If there's anything I learned about NCIS (NIS back in the day, when I first learned this valuable lesson), it's that NCIS isn't there to learn the "truth". They're there to investigate and gather enough evidence to get a conviction.

And that's EXACTLY how their questioning goes, too.

The lessons I took away from that were:

1. If you're being questioned, do NOT waive your rights.

2. If you're being questioned, do NOT answer anything without your attorney present.


I have never watched NCIS, except briefly in passing when other people were watching. It has no real practical basis in reality, legal or otherwise.

So the valuable lesson for OTHER people to take away from this is:

"TV shows are for ENTERTAINMENT, not legal advice."
 
Well you guys did hear DHS spent a BILLION DOLLARS on a document imaging system for their immigration system and now have online... one document.

Yes one.. billion, not million, dollars.

So you see Maryland got off cheap.

Deaf
 
You guys aren't properly appreciative of our government spending habits and the efforts of our great President to get us through our economic woes.

Ever so thankful was I, after watching President Obama spend us trillions more into debt during his time in office, when he froze my annual cost of living for three consecutive years because we must all make sacrifices to limit spending and debt.

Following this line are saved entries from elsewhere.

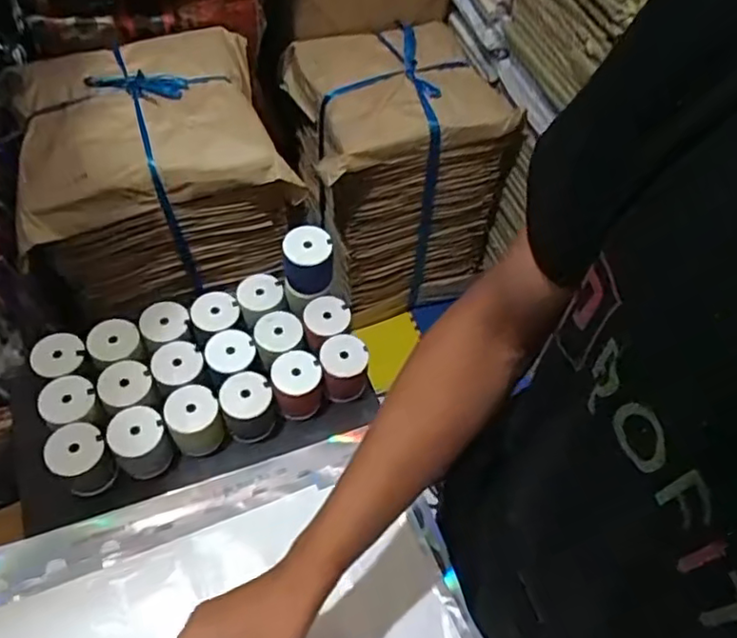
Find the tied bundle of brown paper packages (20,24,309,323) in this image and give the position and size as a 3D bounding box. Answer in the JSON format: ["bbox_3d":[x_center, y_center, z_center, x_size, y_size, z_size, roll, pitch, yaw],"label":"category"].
[{"bbox_3d":[-0.357,-0.272,1.045,0.381,0.263,0.401,-16,60,-15],"label":"tied bundle of brown paper packages"}]

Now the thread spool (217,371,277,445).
[{"bbox_3d":[-0.133,0.097,0.688,0.056,0.058,0.059,-16,60,-15],"label":"thread spool"}]

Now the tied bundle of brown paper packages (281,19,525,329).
[{"bbox_3d":[0.045,-0.338,1.504,0.403,0.569,0.367,-16,60,-15],"label":"tied bundle of brown paper packages"}]

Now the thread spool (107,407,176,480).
[{"bbox_3d":[-0.241,0.131,0.660,0.056,0.058,0.056,2,57,-3],"label":"thread spool"}]

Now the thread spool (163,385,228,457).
[{"bbox_3d":[-0.187,0.113,0.676,0.054,0.057,0.061,-18,60,-16],"label":"thread spool"}]

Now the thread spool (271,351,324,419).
[{"bbox_3d":[-0.081,0.075,0.711,0.054,0.060,0.056,2,57,-3],"label":"thread spool"}]

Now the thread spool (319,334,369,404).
[{"bbox_3d":[-0.030,0.058,0.728,0.053,0.059,0.058,2,57,-3],"label":"thread spool"}]

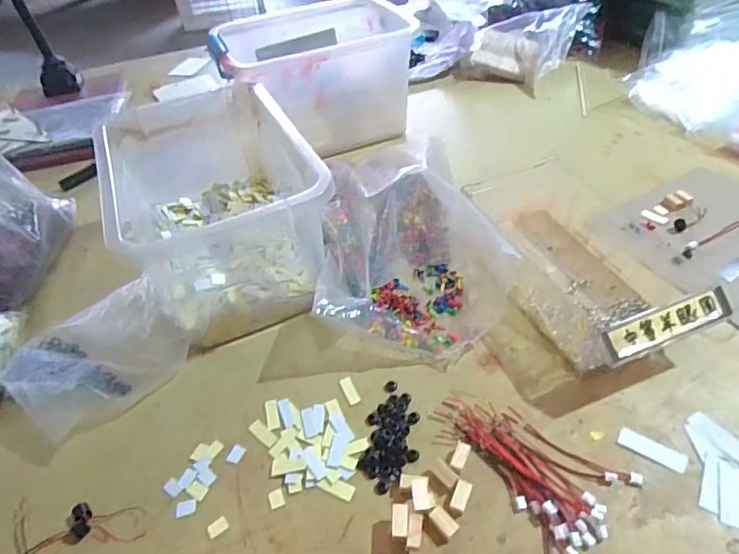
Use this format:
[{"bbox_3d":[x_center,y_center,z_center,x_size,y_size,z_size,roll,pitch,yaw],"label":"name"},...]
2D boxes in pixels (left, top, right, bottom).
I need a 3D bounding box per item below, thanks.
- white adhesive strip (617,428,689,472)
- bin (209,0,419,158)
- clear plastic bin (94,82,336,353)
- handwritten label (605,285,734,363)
[{"bbox_3d":[0.216,0.131,0.377,0.047,0.004,0.018,23,51,26],"label":"white adhesive strip"},{"bbox_3d":[-0.078,-0.292,0.739,0.272,0.151,0.192,-18,46,-12],"label":"bin"},{"bbox_3d":[-0.163,-0.080,0.531,0.183,0.142,0.286,-22,47,-16],"label":"clear plastic bin"},{"bbox_3d":[0.238,0.037,0.393,0.115,0.005,0.026,-18,78,-11],"label":"handwritten label"}]

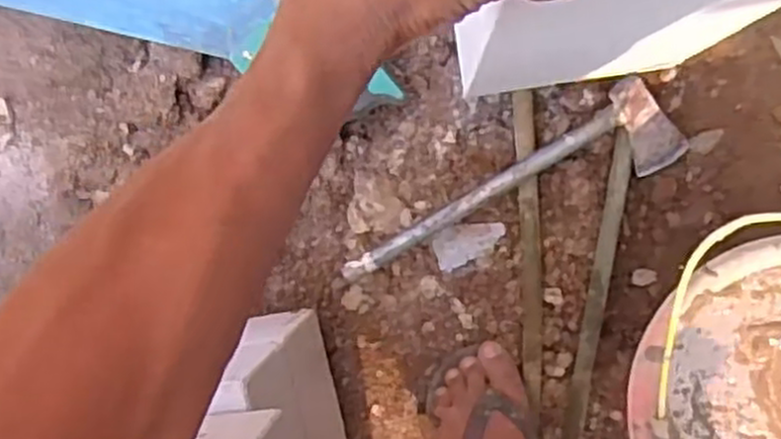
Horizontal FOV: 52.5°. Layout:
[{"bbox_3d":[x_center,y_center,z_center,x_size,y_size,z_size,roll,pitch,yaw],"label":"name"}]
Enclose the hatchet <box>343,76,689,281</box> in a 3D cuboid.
[{"bbox_3d":[0.123,-0.011,0.762,0.334,0.070,0.096,-33,94,10],"label":"hatchet"}]

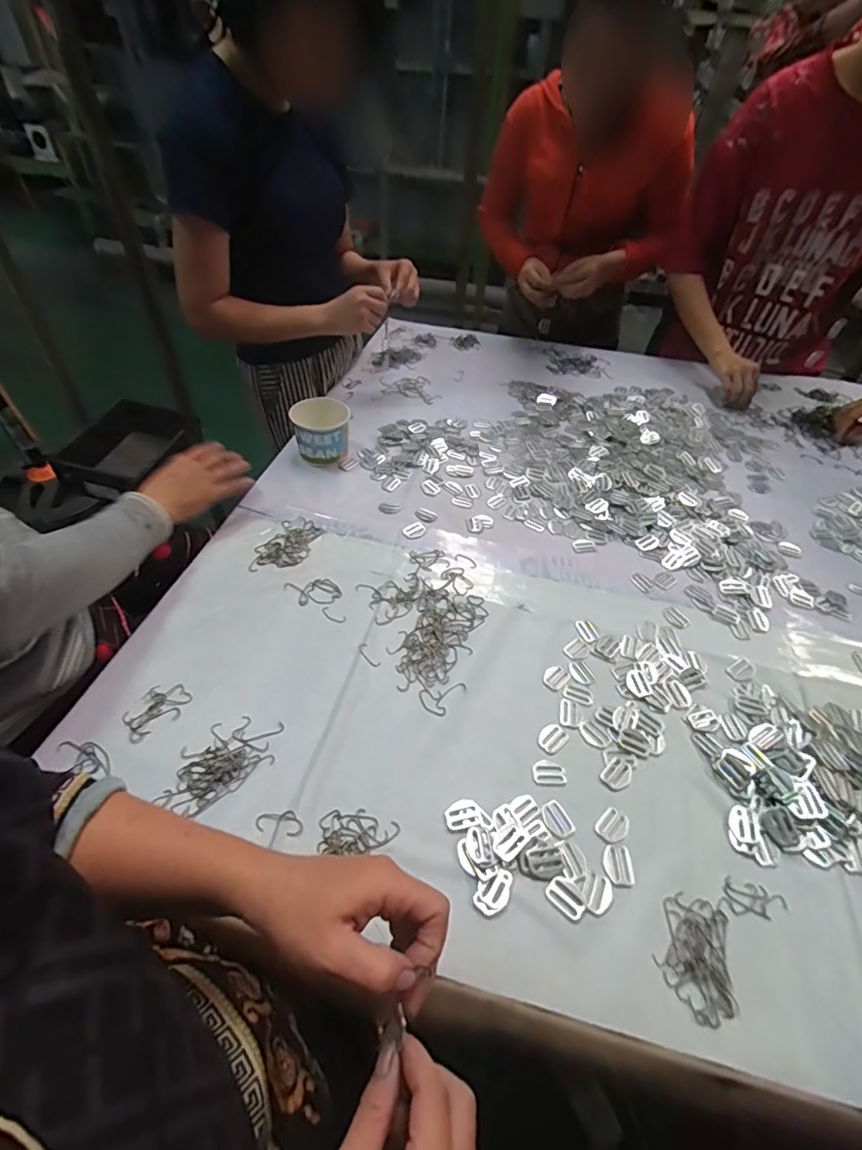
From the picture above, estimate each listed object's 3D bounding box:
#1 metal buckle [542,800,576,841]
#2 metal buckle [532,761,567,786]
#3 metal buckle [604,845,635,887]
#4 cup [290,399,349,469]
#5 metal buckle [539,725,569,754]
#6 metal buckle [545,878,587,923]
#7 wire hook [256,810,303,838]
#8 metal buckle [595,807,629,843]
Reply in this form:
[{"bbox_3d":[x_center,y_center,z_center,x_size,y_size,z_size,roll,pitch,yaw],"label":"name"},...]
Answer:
[{"bbox_3d":[0.115,0.225,0.469,0.025,0.004,0.034,-19,50,-21],"label":"metal buckle"},{"bbox_3d":[0.116,0.193,0.500,0.031,0.004,0.023,1,46,-3],"label":"metal buckle"},{"bbox_3d":[0.164,0.252,0.446,0.024,0.004,0.031,5,46,1],"label":"metal buckle"},{"bbox_3d":[-0.174,-0.226,0.819,0.086,0.078,0.082,2,46,-2],"label":"cup"},{"bbox_3d":[0.126,0.167,0.525,0.025,0.004,0.032,34,53,26],"label":"metal buckle"},{"bbox_3d":[0.114,0.268,0.428,0.031,0.004,0.023,35,53,27],"label":"metal buckle"},{"bbox_3d":[-0.134,0.219,0.455,0.041,0.004,0.021,6,46,2],"label":"wire hook"},{"bbox_3d":[0.167,0.229,0.468,0.024,0.004,0.031,34,53,26],"label":"metal buckle"}]

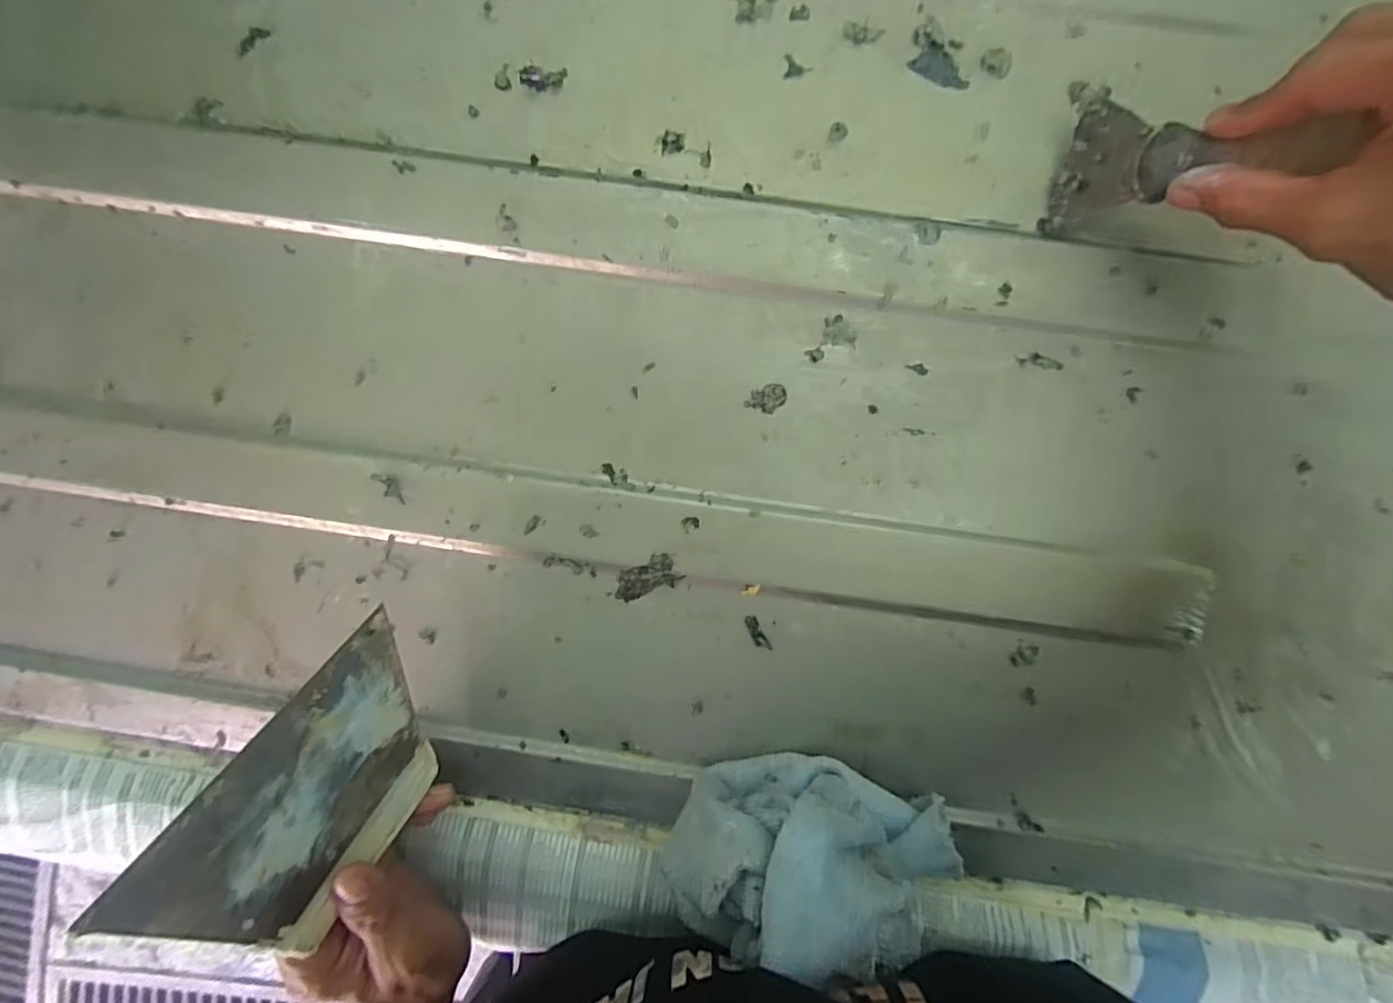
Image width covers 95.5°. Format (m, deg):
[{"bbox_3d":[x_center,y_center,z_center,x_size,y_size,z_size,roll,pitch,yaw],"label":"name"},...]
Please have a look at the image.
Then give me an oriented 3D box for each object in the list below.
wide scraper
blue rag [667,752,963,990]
[{"bbox_3d":[-0.168,0.134,0.284,0.004,0.132,0.096,1,127,24],"label":"wide scraper"},{"bbox_3d":[0.065,0.188,0.317,0.157,0.084,0.089,5,96,2],"label":"blue rag"}]

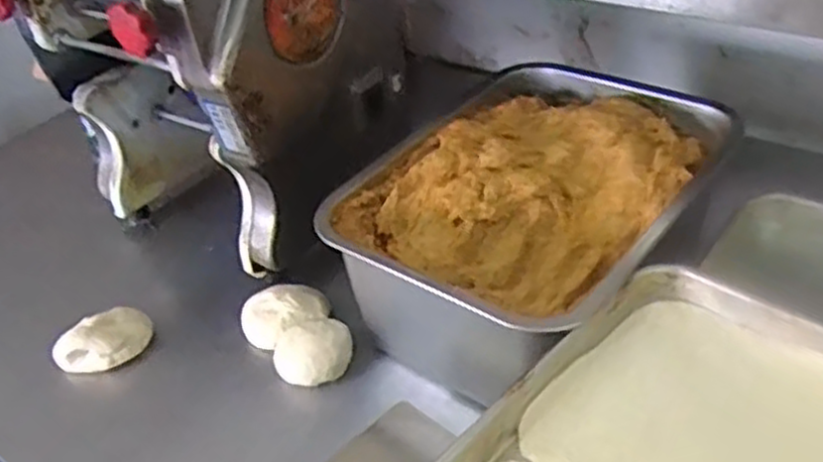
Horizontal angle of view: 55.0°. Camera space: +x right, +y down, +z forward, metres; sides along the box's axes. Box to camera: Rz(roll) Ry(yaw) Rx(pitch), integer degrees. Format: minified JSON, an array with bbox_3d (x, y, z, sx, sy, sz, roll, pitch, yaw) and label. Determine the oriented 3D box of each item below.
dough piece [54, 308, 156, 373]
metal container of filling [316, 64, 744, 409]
[{"bbox_3d":[-0.306,0.106,0.783,0.095,0.039,0.056,-25,41,-21],"label":"dough piece"},{"bbox_3d":[0.121,-0.010,0.743,0.258,0.139,0.336,22,47,33],"label":"metal container of filling"}]

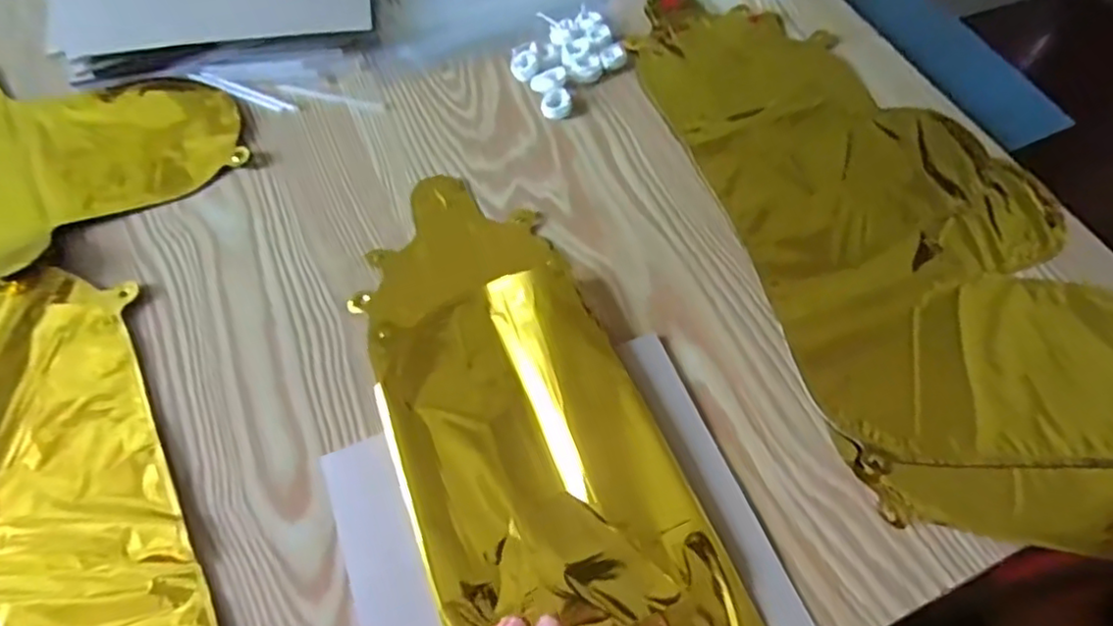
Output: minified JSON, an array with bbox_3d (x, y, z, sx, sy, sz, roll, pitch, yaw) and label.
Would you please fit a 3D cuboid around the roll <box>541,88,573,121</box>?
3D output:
[{"bbox_3d":[0.000,-0.147,0.453,0.021,0.011,0.021,0,60,-1],"label":"roll"}]

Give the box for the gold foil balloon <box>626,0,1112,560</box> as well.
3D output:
[{"bbox_3d":[0.207,-0.073,0.414,0.202,0.010,0.433,-17,62,-10],"label":"gold foil balloon"}]

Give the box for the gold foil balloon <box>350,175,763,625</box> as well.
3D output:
[{"bbox_3d":[-0.027,0.047,0.344,0.131,0.018,0.300,-23,65,-13],"label":"gold foil balloon"}]

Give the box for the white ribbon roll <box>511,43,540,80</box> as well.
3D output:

And a grateful man I was when he then deigned to give me a paltry 1% annual cost of living pay raise for the next two years, as he jacked the federal minimum wage up 39.3% in one fell swoop.

You guys are so unappreciative.
 
(this probably needs to get back on topic fast. this isn't the place to discuss politics, even bad politics.)
 
So what does this bring us to?

Hair Sample Analysis = Junk Science
Psychological Profiling = Junk Science
Fingerprint Analysis = Junk Science
Fire Pattern Analysis = Junk Science
Blood Spatter Analysis = Junk Science
Bite Mark Analysis = Junk Science
Bullet Lead Analysis = Junk Science
Firing Pin Analysis = Junk Science
Ballistic Analysis = Junk Science

Basically the whole of Forensic Science - isn't.

Remember how "scientists" would say that the chances that a DNA match was wrong was "a one in a million chance?" Turns out it is more like 1 in 3. Kinda shakes your belief in the system, a little.

Or maybe a lot...
 
Just a program to enrich the company's investors (and possibly some politicians-'The Chicago way"), and to hassle lawful gun owners.
Did anyone inform these " geniuses" that as simple tools firearms are easily modified and polished. Any chamber and boltface can be polished in minutes to render the "registry" useless. DUH!